Even more concerning is that the CDC does not appear to be tracking the impact of its 2016 guideline on pain patients, even as it prepares a long-delayed update to the guideline. As PNN has reported, the CDC ignored warnings from its own consultants that the agency “should consider conducting more research” on patients, many of whom were abruptly tapered or abandoned by their doctors after the guideline’s release.

“Reasonable judgment would dictate tracking and reporting of chronic pain patient outcomes (deaths, suicides, returns in benefits, reported pain, function, etc.) for individuals since the guideline or the guideline update. However, there appears to be no publicly available evidence that a monitoring process is required or is planned to measure and confirm outcomes,” Aubry and Carr wrote.

PROP is not following the data either. In a recent debate, PROP board member Adriane Fugh-Berman claimed that pain patients addicted to prescription opioids were still fueling the overdose epidemic, even though illicit fentanyl and other street drugs are linked to the vast majority of deaths.

“Those patients went to the street. They got addicted to heroin. The reason those deaths went up is because the illicit supply of opioids has become laced with fentanyl and has become highly dangerous,” Fugh-Berman said, without citing any evidence. “It’s not that prescription opioids have nothing to do with it.  Many patients started on prescription opioids ended up on the streets looking for heroin. They’re dying because the illicit opioid products have become extremely dangerous. That’s what’s killing people.”

Fugh-Berman is not an unbiased observer. She and at least five other PROP board members have testified as paid expert witnesses in opioid litigation cases, making as much as $850 an hour for their testimony blaming drug makers for the opioid crisis.

A recent analysis of overdose deaths in 2020 found that prescription opioids ranked well behind illicit fentanyl, alcohol, cocaine, methamphetamine and heroin as the leading cause of drug deaths.   

At least one critic of opioid prescribing feels it’s time to change the focus on why so many Americans are overdosing. Beth Macy, who wrote the best-selling book “Dopesick,” says drug use has changed. 

“At this point, too much attention is focused on stemming the oversupply of prescription opioids,” Macy writes in her new book, ‘Raising Lazarus.’ “We now have a generation of drug users that started with heroin and fentanyl.”
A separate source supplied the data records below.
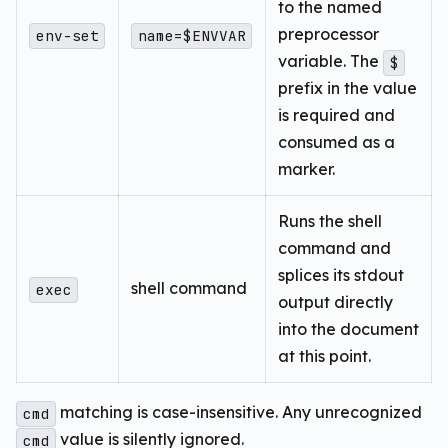
to the named
preprocessor
env-set
name=$ENVVAR
variable. The
$
prefix in the value
is required and
consumed as a
marker.
Runs the shell
command and
splices its stdout
shell command
exec
output directly
into the document
at this point.
matching is case-insensitive. Any unrecognized
cmd
value is silently ignored.
cmd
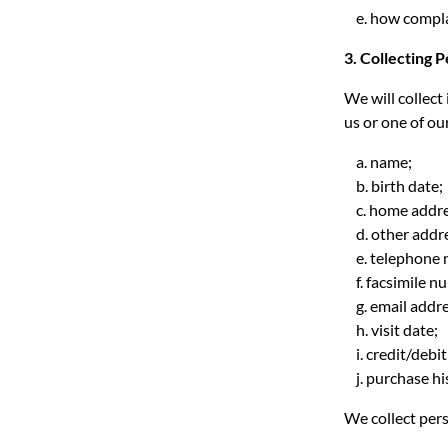
e. how complai
3. Collecting 
We will collect
us or one of ou
a. name;
b. birth date;
c. home addre
d. other addre
e. telephone 
f. facsimile n
g. email addre
h. visit date;
i. credit/debi
j. purchase hi
We collect pers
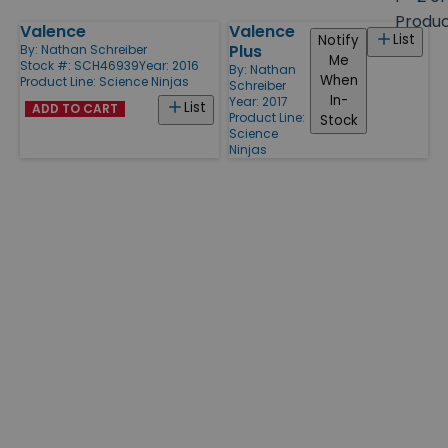
size
Produ
Valence
Valence
Products
List
Notify
Plus
By:
Nathan Schreiber
Me
Stock #: SCH46939
Year: 2016
By:
Nathan
When
Product Line:
Science Ninjas
Schreiber
In-
Year: 2017
List
ADD TO CART
Product Line:
Stock
Science
Ninjas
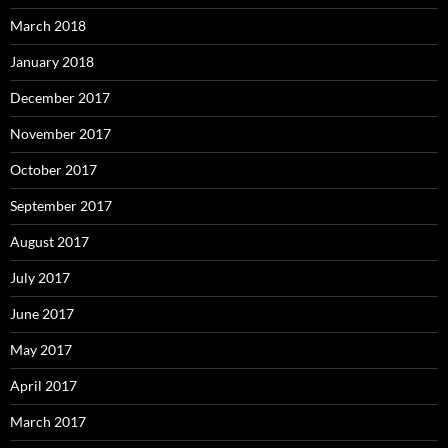
March 2018
January 2018
December 2017
November 2017
October 2017
September 2017
August 2017
July 2017
June 2017
May 2017
April 2017
March 2017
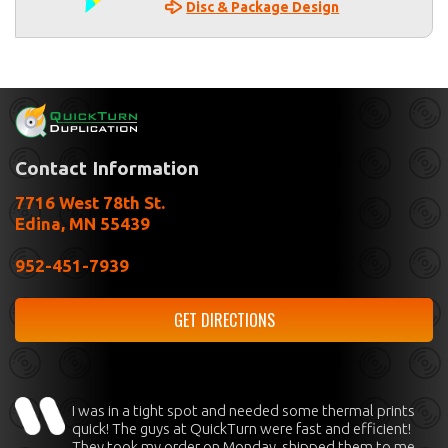
Disc & Package Design
Contact Information
7716 West 78th St.
Edina, MN 55439
952-451-7939
GET DIRECTIONS
I was in a tight spot and needed some thermal prints
quick! The guys at QuickTurn were fast and efficient!
They took my order on Monday, shipped them to me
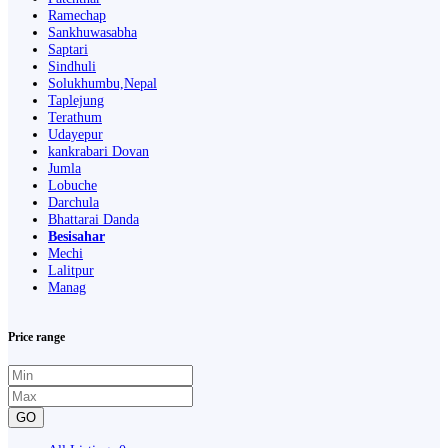
Ramechap
Sankhuwasabha
Saptari
Sindhuli
Solukhumbu,Nepal
Taplejung
Terathum
Udayepur
kankrabari Dovan
Jumla
Lobuche
Darchula
Bhattarai Danda
Besisahar
Mechi
Lalitpur
Manag
Price range
GO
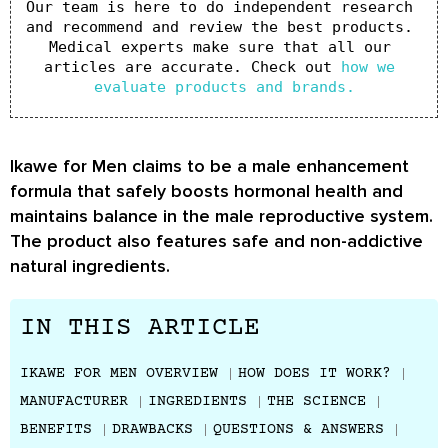
Our team is here to do independent research 
and recommend and review the best products. 
Medical experts make sure that all our 
articles are accurate. Check out 
how we 
evaluate products and brands.
Ikawe for Men claims to be a male enhancement
formula that safely boosts hormonal health and
maintains balance in the male reproductive system.
The product also features safe and non-addictive
natural ingredients.
IN THIS ARTICLE
IKAWE FOR MEN OVERVIEW
HOW DOES IT WORK?
MANUFACTURER
INGREDIENTS
THE SCIENCE
BENEFITS
DRAWBACKS
QUESTIONS & ANSWERS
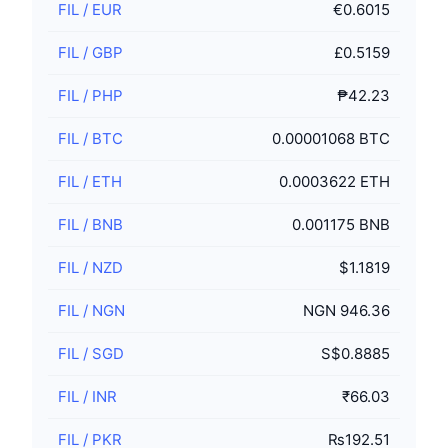
FIL
/
EUR
€0.6015
FIL
/
GBP
£0.5159
FIL
/
PHP
₱42.23
FIL
/
BTC
0.00001068 BTC
FIL
/
ETH
0.0003622 ETH
FIL
/
BNB
0.001175 BNB
FIL
/
NZD
$1.1819
FIL
/
NGN
NGN 946.36
FIL
/
SGD
S$0.8885
FIL
/
INR
₹66.03
FIL
/
PKR
₨192.51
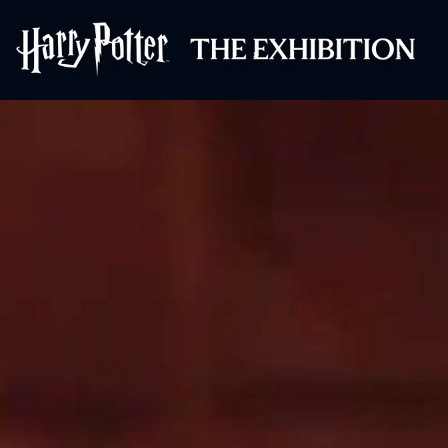
Harry Potter™: 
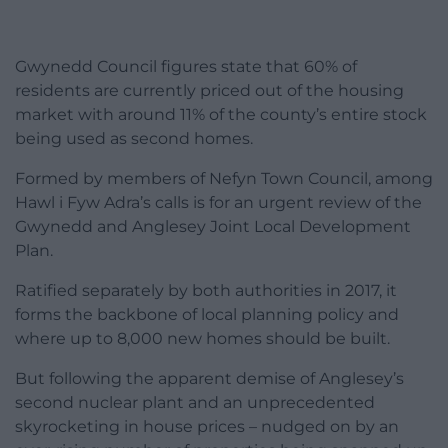
Gwynedd Council figures state that 60% of
residents are currently priced out of the housing
market with around 11% of the county’s entire stock
being used as second homes.
Formed by members of Nefyn Town Council, among
Hawl i Fyw Adra’s calls is for an urgent review of the
Gwynedd and Anglesey Joint Local Development
Plan.
Ratified separately by both authorities in 2017, it
forms the backbone of local planning policy and
where up to 8,000 new homes should be built.
But following the apparent demise of Anglesey’s
second nuclear plant and an unprecedented
skyrocketing in house prices – nudged on by an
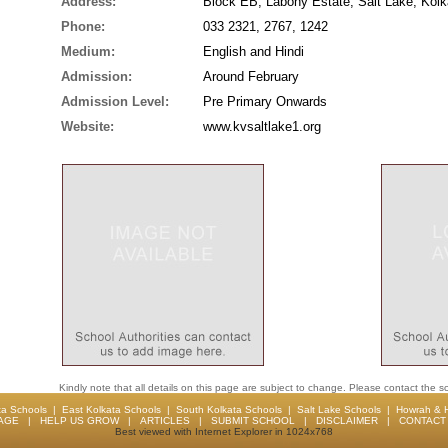
Address:
Block EB, Labony Estate, Salt Lake, Kolk
Phone:
033 2321, 2767, 1242
Medium:
English and Hindi
Admission:
Around February
Admission Level:
Pre Primary Onwards
Website:
www.kvsaltlake1.org
Kindly note that all details on this page are subject to change. Please contact the sc
ta Schools
|
East Kolkata Schools
|
South Kolkata Schools
|
Salt Lake Schools
|
Howrah & 
AGE
|
HELP US GROW
|
ARTICLES
|
SUBMIT SCHOOL
|
DISCLAIMER
|
CONTACT 
Best viewed with Internet Explorer in 1024x768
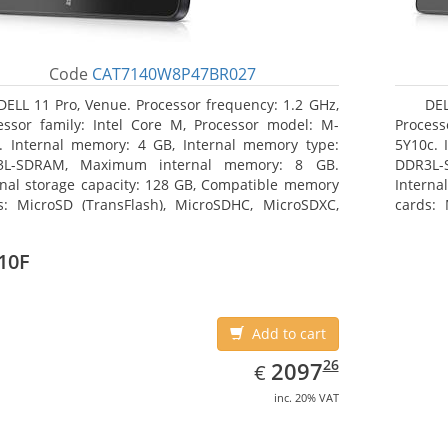
Code
CAT7140W8P47BR027
DELL 11 Pro, Venue. Processor frequency: 1.2 GHz,
DEL
essor family: Intel Core M, Processor model: M-
Process
. Internal memory: 4 GB, Internal memory type:
5Y10c. 
3L-SDRAM, Maximum internal memory: 8 GB.
DDR3L-
rnal storage capacity: 128 GB, Compatible memory
Interna
s: MicroSD (TransFlash), MicroSDHC, MicroSDXC,
cards: 
mum memory card size: 64 GB. Display diagonal:
Maximum
3 cm (10.8
27.43 c
10F
Add to cart
EUR
2097.26
26
2097
€
inc. 20% VAT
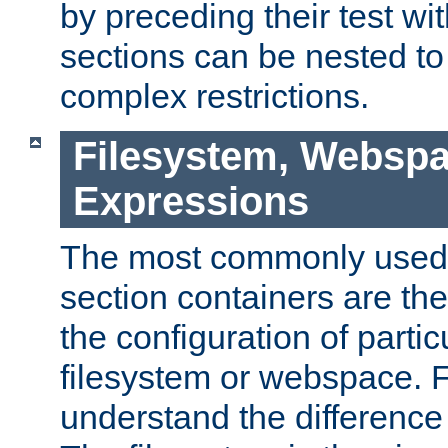
by preceding their test wit
sections can be nested t
complex restrictions.
Filesystem, Webspa
Expressions
The most commonly used 
section containers are th
the configuration of partic
filesystem or webspace. Fir
understand the difference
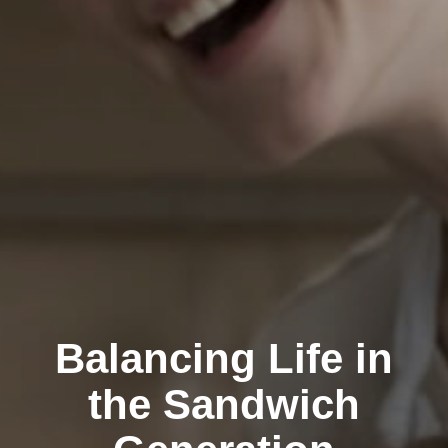
Balancing Life in
the Sandwich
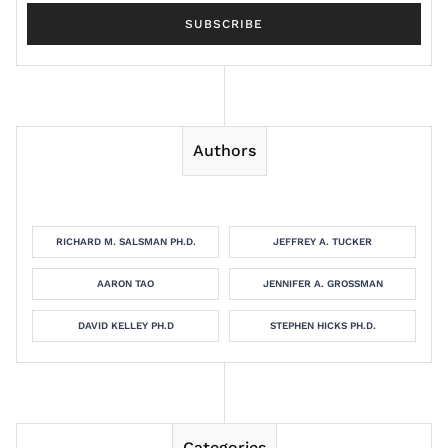
Authors
RICHARD M. SALSMAN PH.D.
JEFFREY A. TUCKER
AARON TAO
JENNIFER A. GROSSMAN
DAVID KELLEY PH.D
STEPHEN HICKS PH.D.
Categories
As for the CDC, a spokesperson tells PNN the agency won’t publish its guideline revision until late this year, nearly seven years after the original guideline was released. 

“CDC is currently in the process of revising the draft update to the 2016 Guideline based on comments received during the public comment period and peer review. We anticipate the final Guideline will be released later this year,” the spokesperson said.